Design, setting and participants
This cross-sectional study used 2011 National Health and Wellness Survey data (n = 50 000).
Nicotine dependence, demographic data, measures of health, productivity and health-care use and health attitudes were assessed.
The prevalence of high nicotine dependence ranged from 23% (TTFC < 5 minutes) to 63.6% (TTFC < 30 minutes). Based on diagnostic accuracy, the cut-offs for high nicotine dependence using HSI and TTFC varied according to FTND cut-off: if FTND > 4, then HSI > 3 and TTFC < 30 minutes represented optimal cut-offs; if FTND > 5, HSI > 4 and TTFC < 5 minutes represented optimal cut-offs. Across all measures, high nicotine dependence was related significantly to being male, single, age 45–64 years and Caucasian; lower education; lack of health insurance; under/unemployment; comorbid respiratory or cardiovascular disease, diabetes or psychiatric illness; and lower rates of exercise and concern for weight control.
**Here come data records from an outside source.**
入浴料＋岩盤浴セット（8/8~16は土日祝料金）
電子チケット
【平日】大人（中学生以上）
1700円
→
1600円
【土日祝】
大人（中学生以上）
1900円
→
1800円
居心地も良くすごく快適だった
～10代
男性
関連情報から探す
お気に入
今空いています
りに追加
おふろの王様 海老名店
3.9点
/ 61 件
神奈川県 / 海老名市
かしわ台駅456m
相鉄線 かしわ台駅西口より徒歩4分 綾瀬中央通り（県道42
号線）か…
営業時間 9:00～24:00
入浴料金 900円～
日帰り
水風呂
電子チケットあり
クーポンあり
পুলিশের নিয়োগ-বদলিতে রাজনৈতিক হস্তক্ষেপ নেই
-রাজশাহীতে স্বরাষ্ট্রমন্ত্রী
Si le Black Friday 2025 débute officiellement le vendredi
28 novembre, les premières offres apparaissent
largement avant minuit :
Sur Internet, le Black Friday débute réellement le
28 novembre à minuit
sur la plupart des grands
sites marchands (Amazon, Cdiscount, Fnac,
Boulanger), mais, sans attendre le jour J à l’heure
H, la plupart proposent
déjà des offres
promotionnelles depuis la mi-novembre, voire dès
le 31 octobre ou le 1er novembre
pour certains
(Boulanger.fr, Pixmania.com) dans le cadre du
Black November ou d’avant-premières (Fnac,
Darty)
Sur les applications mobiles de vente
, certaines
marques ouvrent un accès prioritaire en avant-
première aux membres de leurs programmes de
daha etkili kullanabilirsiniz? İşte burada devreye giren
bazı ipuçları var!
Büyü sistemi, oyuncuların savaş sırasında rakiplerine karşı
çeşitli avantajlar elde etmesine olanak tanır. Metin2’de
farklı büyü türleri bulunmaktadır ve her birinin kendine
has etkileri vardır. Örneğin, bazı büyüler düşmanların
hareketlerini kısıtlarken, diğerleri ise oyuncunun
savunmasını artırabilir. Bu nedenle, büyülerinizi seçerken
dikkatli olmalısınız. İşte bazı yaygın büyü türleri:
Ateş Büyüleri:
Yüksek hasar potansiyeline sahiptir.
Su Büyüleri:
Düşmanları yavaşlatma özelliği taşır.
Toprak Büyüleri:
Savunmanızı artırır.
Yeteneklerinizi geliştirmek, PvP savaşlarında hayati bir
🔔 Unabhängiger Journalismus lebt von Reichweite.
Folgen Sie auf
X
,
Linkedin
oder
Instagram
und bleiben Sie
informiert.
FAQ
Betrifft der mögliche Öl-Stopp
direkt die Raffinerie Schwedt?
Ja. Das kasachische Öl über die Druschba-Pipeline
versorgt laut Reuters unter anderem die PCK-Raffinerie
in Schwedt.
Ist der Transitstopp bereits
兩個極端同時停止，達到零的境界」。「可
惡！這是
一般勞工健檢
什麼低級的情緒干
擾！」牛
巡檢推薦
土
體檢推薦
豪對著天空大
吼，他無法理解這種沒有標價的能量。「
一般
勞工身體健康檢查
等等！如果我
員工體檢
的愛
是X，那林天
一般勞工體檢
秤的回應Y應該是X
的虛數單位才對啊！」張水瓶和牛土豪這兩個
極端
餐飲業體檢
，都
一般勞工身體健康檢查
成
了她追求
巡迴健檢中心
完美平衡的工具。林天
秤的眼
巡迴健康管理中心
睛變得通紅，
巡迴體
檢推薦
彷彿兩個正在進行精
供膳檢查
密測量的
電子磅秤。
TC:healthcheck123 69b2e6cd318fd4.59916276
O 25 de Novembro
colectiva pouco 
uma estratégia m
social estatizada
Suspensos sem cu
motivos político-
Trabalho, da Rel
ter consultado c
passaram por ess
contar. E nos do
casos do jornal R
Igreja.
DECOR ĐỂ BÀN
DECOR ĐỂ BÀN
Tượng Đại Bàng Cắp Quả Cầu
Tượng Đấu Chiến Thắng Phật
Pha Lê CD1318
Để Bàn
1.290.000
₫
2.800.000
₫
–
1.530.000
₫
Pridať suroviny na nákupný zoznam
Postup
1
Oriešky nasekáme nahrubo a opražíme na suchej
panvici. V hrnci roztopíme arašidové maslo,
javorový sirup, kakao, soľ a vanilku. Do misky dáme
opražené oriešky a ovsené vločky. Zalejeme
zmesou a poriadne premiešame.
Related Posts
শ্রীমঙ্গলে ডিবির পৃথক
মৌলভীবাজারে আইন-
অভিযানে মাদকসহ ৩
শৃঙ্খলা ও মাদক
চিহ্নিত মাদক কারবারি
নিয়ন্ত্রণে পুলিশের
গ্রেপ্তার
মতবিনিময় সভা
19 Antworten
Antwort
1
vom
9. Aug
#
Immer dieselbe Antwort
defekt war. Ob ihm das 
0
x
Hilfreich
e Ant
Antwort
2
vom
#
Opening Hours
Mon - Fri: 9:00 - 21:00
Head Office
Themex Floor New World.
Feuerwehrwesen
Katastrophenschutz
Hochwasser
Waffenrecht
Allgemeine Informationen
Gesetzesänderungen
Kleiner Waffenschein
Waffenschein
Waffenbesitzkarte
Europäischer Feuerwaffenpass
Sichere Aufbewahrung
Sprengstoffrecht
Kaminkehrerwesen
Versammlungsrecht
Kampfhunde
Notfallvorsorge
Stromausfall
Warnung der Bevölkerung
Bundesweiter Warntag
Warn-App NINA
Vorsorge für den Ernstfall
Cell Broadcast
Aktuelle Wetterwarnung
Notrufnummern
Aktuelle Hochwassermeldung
Controlling for demographic variables and comorbid physical and psychiatric illness, high nicotine dependence, measured by FTND, HSI or TTFC, was associated significantly with reduced mental and physical quality of life, reduced work-place productivity and more health-care use.
High nicotine dependence is associated with lower quality of life, lower work productivity and higher health-care use. The Heaviness of Smoking Index and the time-to-first-cigarette can provide useful screening measures of nicotine dependence in clinical and research settings.